The Rams decided in January 2020 not to renew defensive coordinator Wade Phillips' contract, letting the veteran coach go after three seasons. They replaced Phillips with Brandon Staley, a 37-year-old Vic Fangio disciple who'd made an impression on Rams head coach Sean McVay with a Bears defense that held the eventual NFC champions to six points during a Sunday night victory the previous season.
That same month, McVay also hired an offensive coordinator. Wes Phillips, the Rams tight ends coach and Wade's son, introduced McVay to Kevin O'Connell, the 34-year-old former Washington offensive coordinator who'd made an impression on Phillips during their time together on Jay Gruden's staff.
Two months into O'Connell's and Staley's tenures in Los Angeles, the COVID-19 pandemic shuttered NFL office buildings and sent the two coaches home with their young children: three boys for Staley and his wife, Amy, and two boys and a girl at the time for O'Connell and his wife, Leah.
The two families spent the year together in a COVID bubble, home-schooling their kids in makeshift classrooms while O'Connell and Staley navigated a surreal offseason with no players in team buildings and no preseason games. The resurgent Rams rode the league's top-ranked defense to the NFC divisional playoffs; Staley moved across town a year later to become the Chargers head coach and was blocked from bringing O'Connell with him as his offensive coordinator. O'Connell won a Super Bowl with the Rams the next season.
Their families spent just a year together, but after that one season, O'Connell and Staley each left regarding the other as one of his best friends.
On Sunday, they will coach against each other for the first time in their friendship, both at the head of teams that made the playoffs a year ago and started 0-2 this season. Staley's Chargers have given up late scores in a pair of close losses; O'Connell's Vikings have lost six fumbles this year. The matchup has an urgency for both teams that alters the friendship between their coaches, if only temporarily.
"Brandon is a really close friend of mine, so I do know how competitive he is, and he knows the same thing about me," O'Connell said. "I don't know how much talking we will do with each other this week, but I care about him tremendously. I think he's a great, great football coach and is somebody who I respect as much as anybody in this league."

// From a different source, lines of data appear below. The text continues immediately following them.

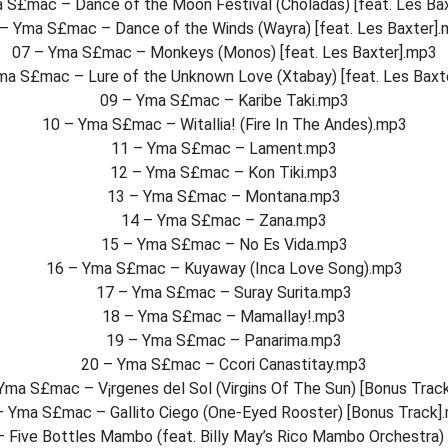
 S£mac – Dance of the Moon Festival (Choladas) [feat. Les Ba
– Yma S£mac – Dance of the Winds (Wayra) [feat. Les Baxter]
07 – Yma S£mac – Monkeys (Monos) [feat. Les Baxter].mp3
ma S£mac – Lure of the Unknown Love (Xtabay) [feat. Les Baxt
09 – Yma S£mac – Karibe Taki.mp3
10 – Yma S£mac – Witallia! (Fire In The Andes).mp3
11 – Yma S£mac – Lament.mp3
12 – Yma S£mac – Kon Tiki.mp3
13 – Yma S£mac – Montana.mp3
14 – Yma S£mac – Zana.mp3
15 – Yma S£mac – No Es Vida.mp3
16 – Yma S£mac – Kuyaway (Inca Love Song).mp3
17 – Yma S£mac – Suray Surita.mp3
18 – Yma S£mac – Mamallay!.mp3
19 – Yma S£mac – Panarima.mp3
20 – Yma S£mac – Ccori Canastitay.mp3
Yma S£mac – V¡rgenes del Sol (Virgins Of The Sun) [Bonus Trac
– Yma S£mac – Gallito Ciego (One-Eyed Rooster) [Bonus Track]
Five Bottles Mambo (feat. Billy May’s Rico Mambo Orchestra)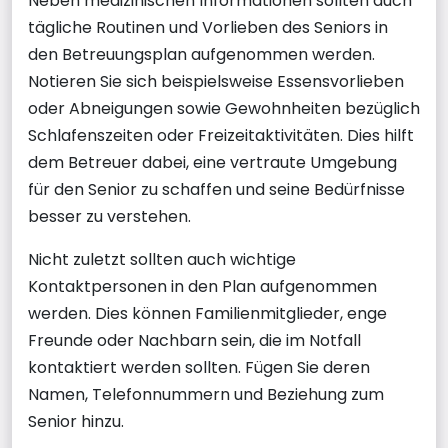
Neben medizinischen Informationen sollten auch
tägliche Routinen und Vorlieben des Seniors in
den Betreuungsplan aufgenommen werden.
Notieren Sie sich beispielsweise Essensvorlieben
oder Abneigungen sowie Gewohnheiten bezüglich
Schlafenszeiten oder Freizeitaktivitäten. Dies hilft
dem Betreuer dabei, eine vertraute Umgebung
für den Senior zu schaffen und seine Bedürfnisse
besser zu verstehen.
Nicht zuletzt sollten auch wichtige
Kontaktpersonen in den Plan aufgenommen
werden. Dies können Familienmitglieder, enge
Freunde oder Nachbarn sein, die im Notfall
kontaktiert werden sollten. Fügen Sie deren
Namen, Telefonnummern und Beziehung zum
Senior hinzu.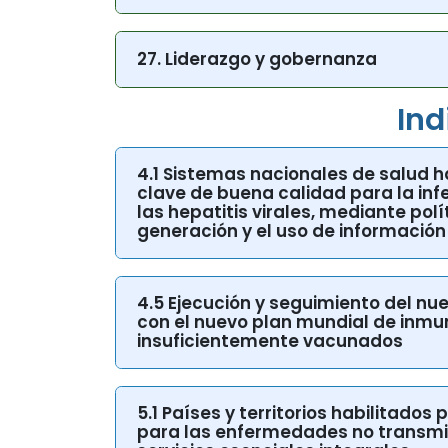
26. Temas transversales: equidad,
27. Liderazgo y gobernanza
Ind
4.1 Sistemas nacionales de salud h
clave de buena calidad para la infec
las hepatitis virales, mediante pol
generación y el uso de información
4.5 Ejecución y seguimiento del nu
con el nuevo plan mundial de inmun
insuficientemente vacunados
5.1 Países y territorios habilitado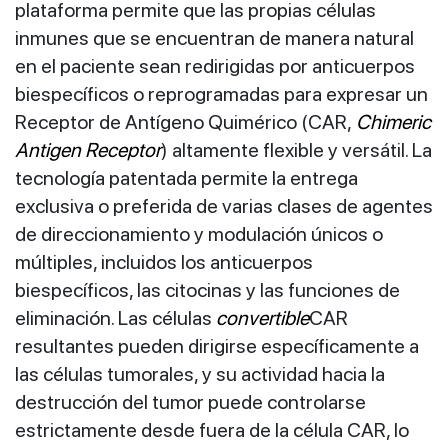
plataforma permite que las propias células
inmunes que se encuentran de manera natural
en el paciente sean redirigidas por anticuerpos
biespecíficos o reprogramadas para expresar un
Receptor de Antígeno Quimérico (CAR,
Chimeric
Antigen Receptor
) altamente flexible y versátil. La
tecnología patentada permite la entrega
exclusiva o preferida de varias clases de agentes
de direccionamiento y modulación únicos o
múltiples, incluidos los anticuerpos
biespecíficos, las citocinas y las funciones de
eliminación. Las células
convertible
CAR
resultantes pueden dirigirse específicamente a
las células tumorales, y su actividad hacia la
destrucción del tumor puede controlarse
estrictamente desde fuera de la célula CAR, lo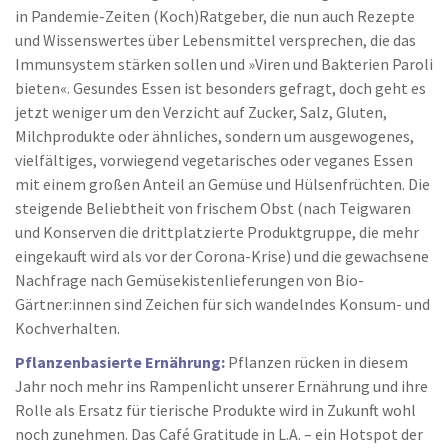
in Pandemie-Zeiten (Koch)Ratgeber, die nun auch Rezepte
und Wissenswertes über Lebensmittel versprechen, die das
Immunsystem stärken sollen und »Viren und Bakterien Paroli
bieten«. Gesundes Essen ist besonders gefragt, doch geht es
jetzt weniger um den Verzicht auf Zucker, Salz, Gluten,
Milchprodukte oder ähnliches, sondern um ausgewogenes,
vielfältiges, vorwiegend vegetarisches oder veganes Essen
mit einem großen Anteil an Gemüse und Hülsenfrüchten. Die
steigende Beliebtheit von frischem Obst (nach Teigwaren
und Konserven die drittplatzierte Produktgruppe, die mehr
eingekauft wird als vor der Corona-Krise) und die gewachsene
Nachfrage nach Gemüsekistenlieferungen von Bio-
Gärtner:innen sind Zeichen für sich wandelndes Konsum- und
Kochverhalten.
Pflanzenbasierte Ernährung:
Pflanzen rücken in diesem
Jahr noch mehr ins Rampenlicht unserer Ernährung und ihre
Rolle als Ersatz für tierische Produkte wird in Zukunft wohl
noch zunehmen. Das Café Gratitude in L.A. – ein Hotspot der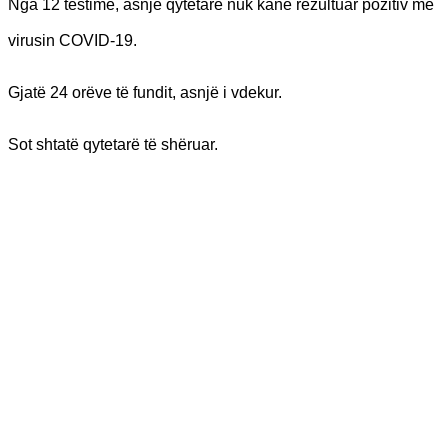
Nga 12 testime, asnjë qytetarë nuk kanë rezultuar pozitiv me
virusin COVID-19.
Gjatë 24 orëve të fundit, asnjë i vdekur.
Sot shtatë qytetarë të shëruar.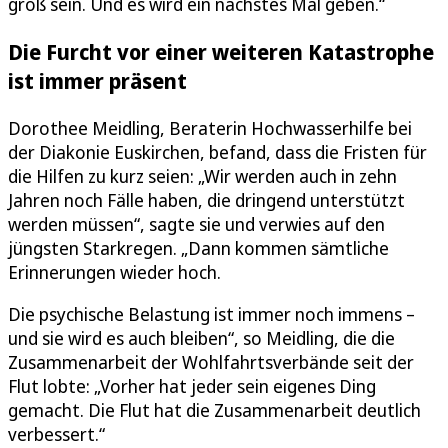
groß sein. Und es wird ein nächstes Mal geben.“
Die Furcht vor einer weiteren Katastrophe
ist immer präsent
Dorothee Meidling, Beraterin Hochwasserhilfe bei
der Diakonie Euskirchen, befand, dass die Fristen für
die Hilfen zu kurz seien: „Wir werden auch in zehn
Jahren noch Fälle haben, die dringend unterstützt
werden müssen“, sagte sie und verwies auf den
jüngsten Starkregen. „Dann kommen sämtliche
Erinnerungen wieder hoch.
Die psychische Belastung ist immer noch immens –
und sie wird es auch bleiben“, so Meidling, die die
Zusammenarbeit der Wohlfahrtsverbände seit der
Flut lobte: „Vorher hat jeder sein eigenes Ding
gemacht. Die Flut hat die Zusammenarbeit deutlich
verbessert.“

Staley also brings a defense that should look familiar to the Vikings. It's here where the friendship between the two coaches adds another twist to the matchup.
O'Connell made Ed Donatell, Fangio's defensive coordinator and Staley's former boss in Denver, his first defensive coordinator in Minnesota. O'Connell hired Donatell in 2022 to install a version of the scheme that Staley helped popularize with the Rams.
As O'Connell recalled this summer, he had former Dolphins coach Brian Flores on his initial list of defensive coordinator candidates in 2022, but "there was a lot going on last year that may or may not have contributed to me being able to bring him on in Year 1. He was definitely on my list, right at the top, and it just didn't work out in Year 1."
The Vikings defense gave up the fifth-most points in the league a year ago, though, as O'Connell's calls for a more aggressive defense went largely unheeded. Donatell and the Rams-influenced scheme were out, and Flores was in with the approach he had crafted in New England and Miami, featuring more blitz packages and press coverage techniques.
"The success that I had in the previous defense in L.A. with Brandon Staley and Raheem Morris, I believed in and still believe in that system," O'Connell said this summer. "But I wanted to build a system that was just a little more in alignment with my overall football philosophy."
What the Vikings defense is doing now bears little resemblance to how it played a year ago. In 2022, the team had the league's ninth-lowest blitz rate at just 18.9%. It ranks atop the league in that category now, blitzing 49.3% of the time. The Vikings employ three-safety nickel and dime packages and change coverage shells on the fly. The shift from match coverages to pure zone schemes, safety Camryn Bynum said, has helped simplify things for young defenders the Vikings need to think fast and react swiftly.
"I've played a match defense my whole career, so it's fun being able to play in this because it's a lot less stress on your plate," Bynum said. "It's also a different type of game that you have to play."
For the Vikings to get their first victory and stay within a game of first place in the NFC North, they will count on a defense that looks markedly different from how it did a year ago and their offense's ability to solve a scheme with similar roots to the one it faced in practice each day last year.
O'Connell and Staley will meet at midfield as friends after it's all over. One of them will head home with his team's season on a precipice; the other will head home with a badly needed win.
"I know how much of a challenge it's going to be for our team," O'Connell said. "I know how much of a challenge it's going to be coaching against them, and we've got to be at our best because he's bringing a good football team, a very well-coached football team, to U.S. Bank [Stadium] on Sunday."